Are social contracts (such as the Constitution) legitimate and allow people to be bound by them just by being born in the country?
Yes. For two reasons:
Hobbes articulated it best, but I can summarize him with the argument that having unlimited liberties (essentially, no restraint on your character) leads to anarchy because there is no property, no confidence in societal order. An anarchy does not have these things because property is merely that which you can hold onto with a weapon (force and violence) which means that there is no certainty in the stability of day-to-day life. These things we take for granted like rights, property and the ability to plan for a future investment dissipate when life is about survival.
Therefore, he explained, that at some point we make a choice to create a government. We choose to give up some of our freedoms (like the freedom to steal, kill, pillage, etc.) in exchange for property, the ability to have stability and rights. A government is a contract between the governed and governing, the governing being representatives of the people with a sacred duty to uphold their wishes as well as protect their rights - civil servants almost.
So from this perspective, a social contract is legitimate because without it there is no civilization. There is only barbarism.
The second reason is actually quite simple: convenience.
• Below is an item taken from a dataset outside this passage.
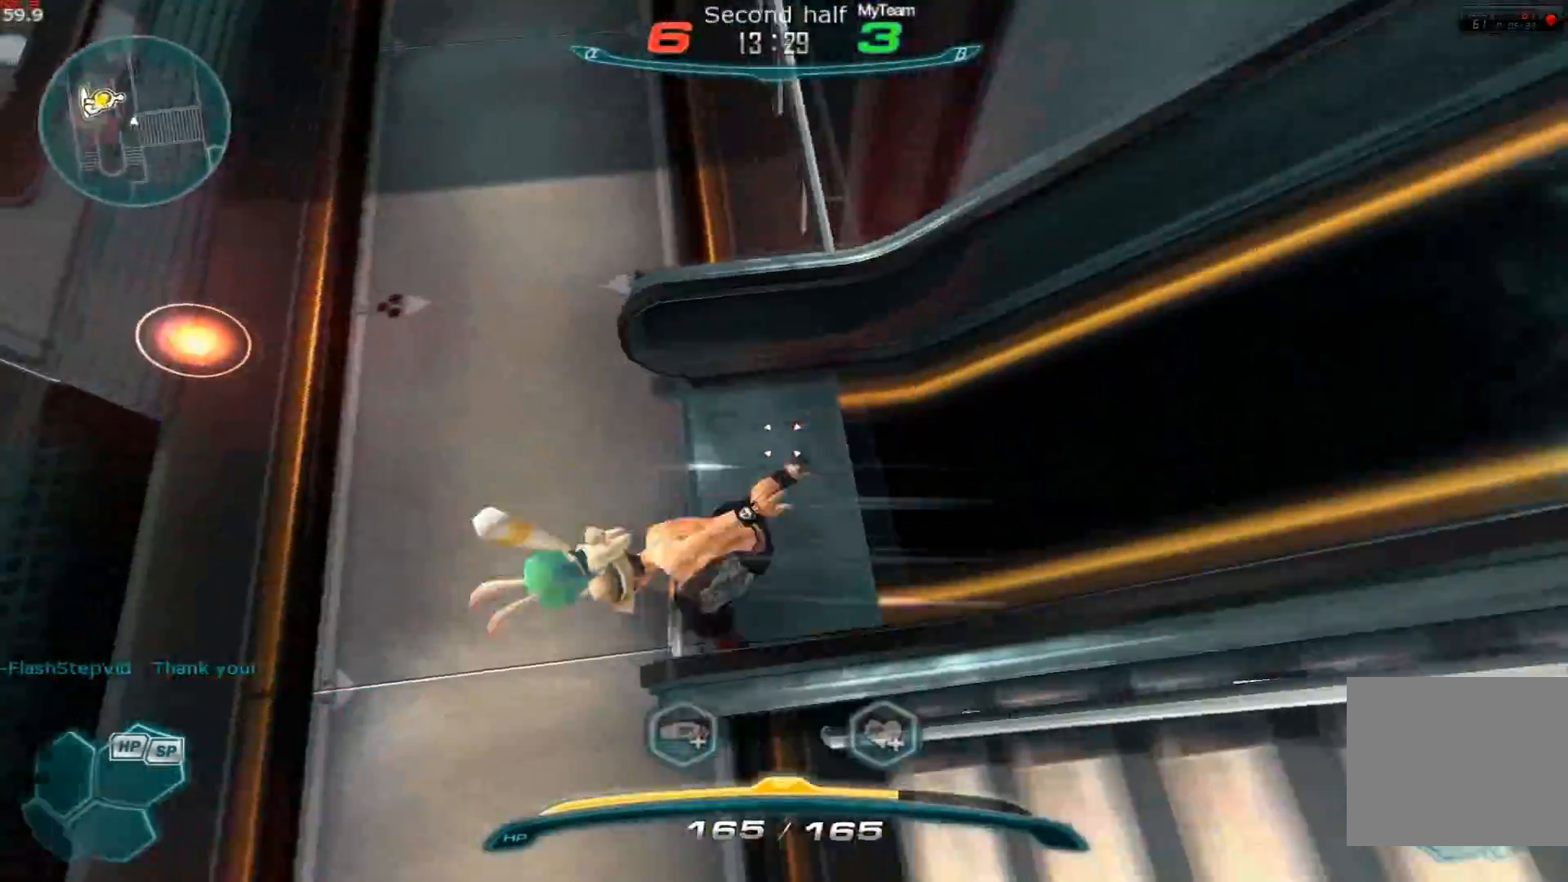
{"keys": ["w"]}
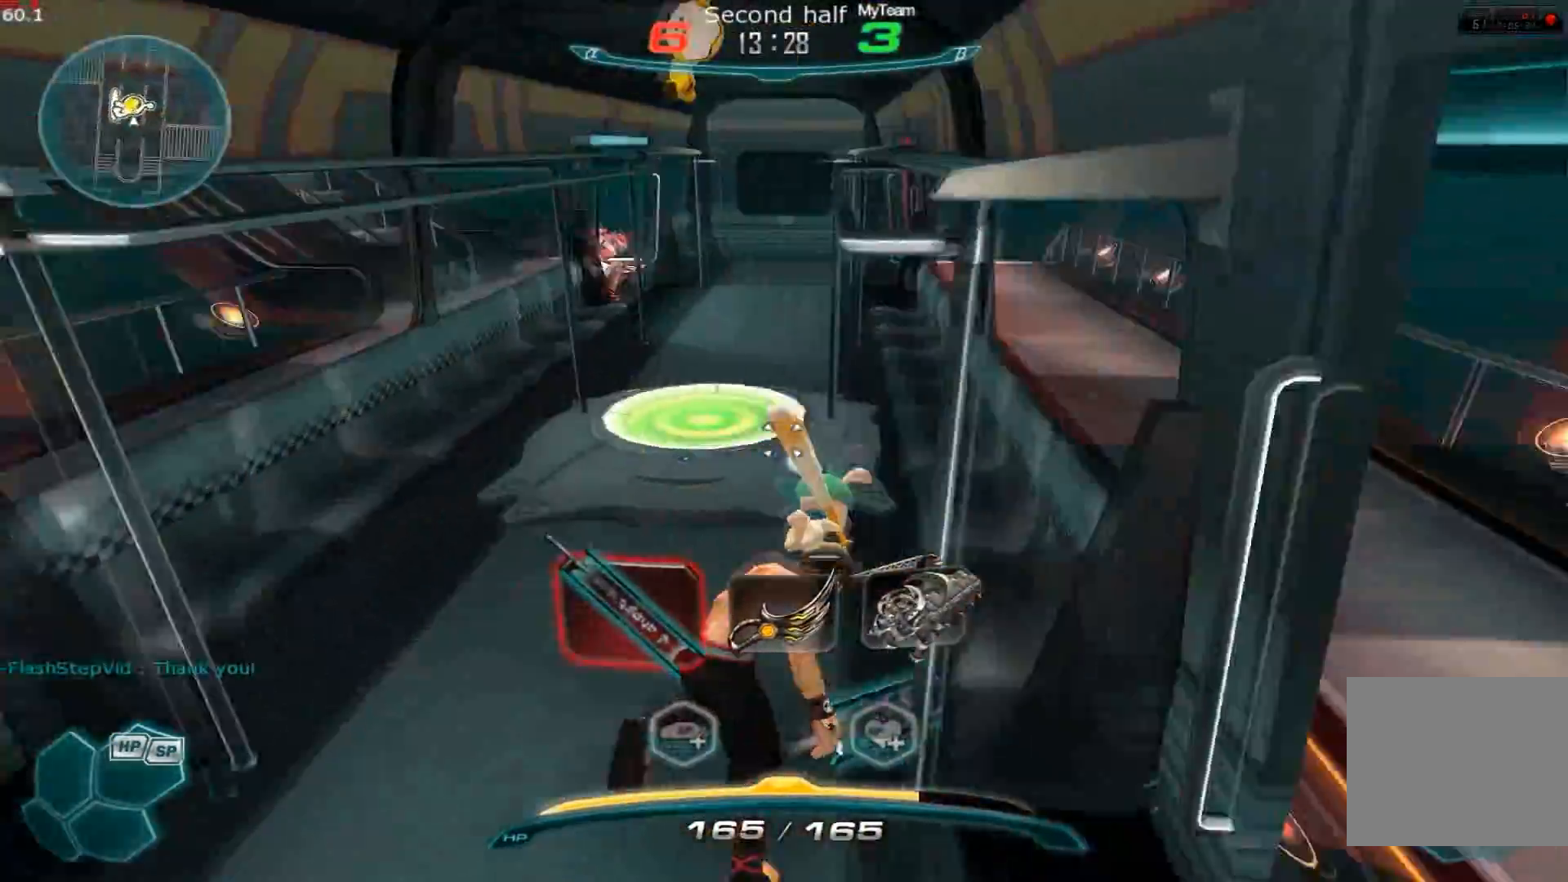
{"keys": ["w"], "events": [[234, "2", "down"], [401, "2", "up"]]}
A child is not a voluntary thing, that is to say you do not volunteer to be born. You do not have a choice where you are born. You can’t even appreciably understand civics and law until you are an adult. Therefore, you cannot sign a contract. However, you exist in society. How then can you exist in society if you cannot consent to a contract? Do you live in a bubble away from everyone else? No. Humans cannot develop that way. Does someone else accept the contract for you? Yes and no. By choosing to birth you in a nation, they are signing you to that nation, but they cannot take responsibility for your actions IN FULL, only in part, because you are your own agent. When you grow up, you MAY CHOOSE to exit the social contract. That is the important part - you may choose to leave.
I don’t view the Social Contract as be all end all. I tend to like the idea of Lysander Spooner (i’ll provide more information on him) who wrote “No Treason”. He argued that since the United States of America decided to force war on the Confederate States of America the Union had violated the Social Contract and made it void. He also pointed out that Federal Government is established by a legal contract between States not the people since the people did not sign the Constitution. So the Federal Government is assuming it has the consent of the governed and this does not meet the burden of proof for a valid contract in a court of law.
You can read No Treason here:
Now Lysander Spooner was an Abolitionist and a Socialist later in life. His major work The Unconstitutionality of Slavery is still quoted by the Supreme Court in decisions. Spooner also created the American Letter Mail Company which competed against the Postal Service. He drove the price of mailing something from 18 cents to 3 cents before Uncle Sam forced him to close down.
He also supported blacks killing anybody from the South no matter if they were slave owners or not. Great guy…really.
You are missing the scope of the social contract. It isn’t merely about contracts between governing bodies, but applies to the citizens within a government. Therefore it cannot be rendered void by a civil war, or by states’ signage. We have a constitution and a bill of rights that we consent to, this is the contract. We have a government ONLY because we consent to it.
These are some great resources…if you haven’t read them already.
Anatomy of the State (Murray Rothbard)
For a New Liberty (Murray Rothbard)
Democracy: The God that Failed (Hans Hermann-Hoppe)
- an implicit agreement among the members of a society to cooperate for social benefits, for example by sacrificing some individual freedom for state protection.
The Constitution is legitimate.
It does not bind people, it frees people.
All contracts, especially ‘social’ ones are grounded on 1st principles that are rooted at a suprarational level. That is, rational argument cannot shake them or, indeed, prove them. If a person does not believe, for example, that rights entail responsibilities there can be no social contract.
The more proverbial fine print and real general/arbitrary power to those who govern there is in any such a “contract” the less good it is.
A law that only lawyers have a hope of understanding is as much a fount of tyranny too as is a government able to do good.